4. The chewing gum base of any one of claims 1 to 3, wherein the chewing gum base comprises the polyol in an amount of about 0.5% to about 25% by weight of the chewing gum base.

5. The chewing gum base of any of claims 1 to 4, wherein the chewing gum base comprises inorganic fillers in an amount of less than 2% by weight of the chewing gum base.

6. The chewing gum base of claim 5, wherein the chewing gum base comprises inorganic fillers in an amount of less than 0.5% by weight of the chewing gum base.

7. The chewing gum base of any one of claims 1 to 6, wherein the chewing gum base is free of inorganic fillers.

8. The chewing gum base of any of claims 1 to 7 wherein the inorganic filler is selected from the group consisting of magnesium carbonate, calcium carbonate, limestone flour, magnesium silicate, aluminum silicate, clay alumina, talc, titanium dioxide, monocalcium phosphate, dicalcium phosphate, tricalcium phosphate, and calcium sulfate.

9. The chewing gum base of any one of claims 1 to 8, wherein the chewing gum base further comprises an elastomer.

10. The chewing gum base of any one of claims 1 to 9, wherein the chewing gum base is dusted with a polyol.

11. A method of grinding an elastomer, the method comprising: combining an elastomer with a polyol to form an elastomer blend, and grinding the elastomer blend, wherein the elastomer blend is substantially free of inorganic fillers.

12. The method of claim 11, wherein the polyol is selected from the group consisting of mannitol, isomalt, erythritol, xylitol, maltitol, isomaltulose, sorbitol, psicose, and combinations thereof.

13. The method of claim 11 or 12, wherein the polyol is mannitol.

14. The method of any one of claims 11 to 13, wherein the elastomer blend comprises a polyol in an amount of about 3% to about 10% by weight of the elastomer blend.

15. The method of any one of claims 11 to 14, wherein the elastomer blend comprises an inorganic filler in an amount of less than 2% by weight of the elastomer blend.

16. The method of claim 15, wherein the elastomer blend comprises an inorganic filler in an amount less than 0.5% by weight of the elastomer blend.

17. The method of any one of claims 11 to 16, wherein the elastomer blend is free of inorganic fillers.

18. A method of preparing a chewing gum base comprising mixing an elastomer with a polyol, wherein the chewing gum base is substantially free of inorganic fillers.

19. The method of claim 18, wherein the polyol is selected from the group consisting of mannitol, isomalt, erythritol, xylitol, maltitol, isomaltulose, sorbitol, psicose, and combinations thereof.

20. The method of claim 18 or 19, wherein the polyol is mannitol.
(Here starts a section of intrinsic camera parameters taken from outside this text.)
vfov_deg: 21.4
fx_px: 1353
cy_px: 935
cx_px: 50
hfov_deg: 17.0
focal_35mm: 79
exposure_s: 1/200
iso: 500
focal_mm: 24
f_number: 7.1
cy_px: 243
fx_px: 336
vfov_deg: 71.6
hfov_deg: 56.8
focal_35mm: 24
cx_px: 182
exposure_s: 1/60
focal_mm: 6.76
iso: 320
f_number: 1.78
21. The method of any one of claims 18 to 20, wherein the chewing gum base comprises inorganic fillers in an amount of less than 2% by weight of the chewing gum base.

22. The method of claim 21, wherein the chewing gum base comprises inorganic fillers in an amount of less than 0.5% by weight of the chewing gum base.
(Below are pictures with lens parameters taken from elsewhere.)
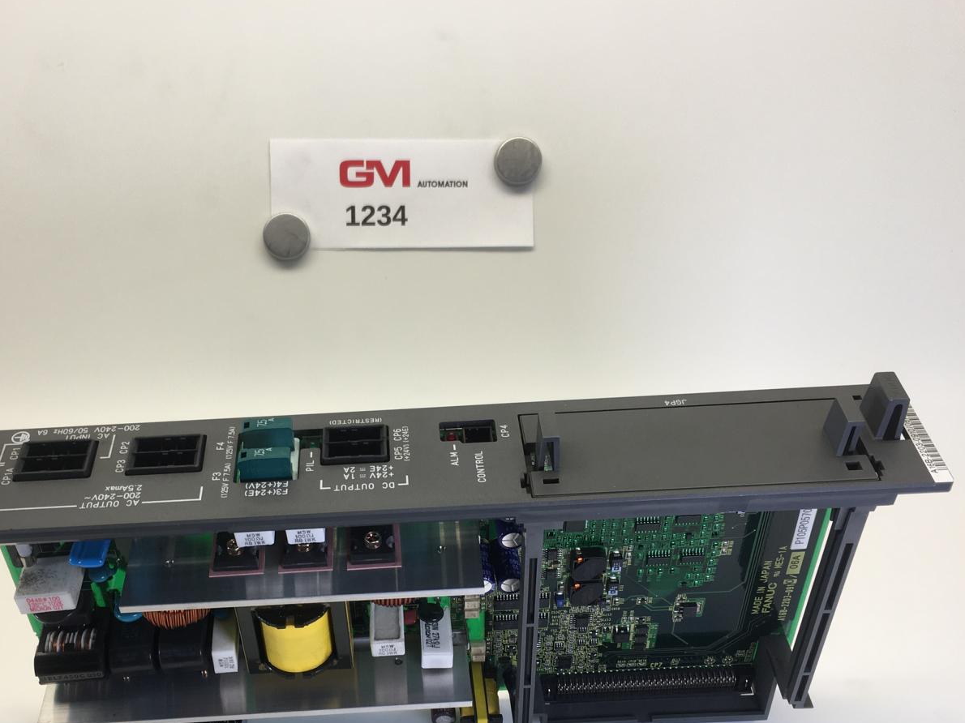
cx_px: 401
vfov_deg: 36.5
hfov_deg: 47.7
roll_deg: +0.4
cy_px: 468
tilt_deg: -34.7
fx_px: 1087
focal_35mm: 39
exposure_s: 1/100
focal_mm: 4.15
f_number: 2.2
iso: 32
23. The method of any one of claims 18-22, wherein the chewing gum base is free of inorganic fillers.

24. The method of any one of claims 18 to 23, wherein the elastomer is selected from the group consisting of a ground elastomer, an unground elastomer, and combinations thereof.

25. The method of any one of claims 18 to 24, wherein the elastomer comprises a ground elastomer, and the method further comprises combining an elastomer with a polyol to form an elastomer blend, and grinding the elastomer blend to form the ground elastomer, wherein the elastomer blend is substantially free of inorganic fillers.
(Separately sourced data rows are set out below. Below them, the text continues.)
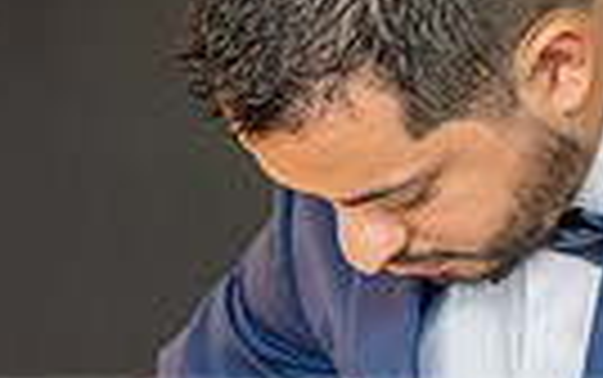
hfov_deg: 10.7
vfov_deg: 6.7
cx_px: 342
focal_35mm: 195
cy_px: 484
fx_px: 3207
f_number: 3.5
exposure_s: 1/80
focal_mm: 44.3
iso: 640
26. The method of any one of claims 18 to 25, further comprising dusting the chewing gum base with a polyol.

27. A method of producing a dusted chewing gum base, the method comprising dusting a chewing gum base with a polyol.

28. The method of claim 27, wherein the dusted chewing gum base comprises inorganic fillers in an amount of less than 2% by weight of the dusted chewing gum base.

29. The method of claim 28, wherein the dusted chewing gum base comprises inorganic filler in an amount of less than 0.5% by weight of the dusted chewing gum base.

30. The method of any one of claims 27 to 29, wherein the dusted chewing gum base is substantially free of inorganic fillers.

31. The method of any one of claims 27-30, wherein the polyol comprises mannitol.

32. A chewing gum comprising the chewing gum base of any one of claims 1 to 10.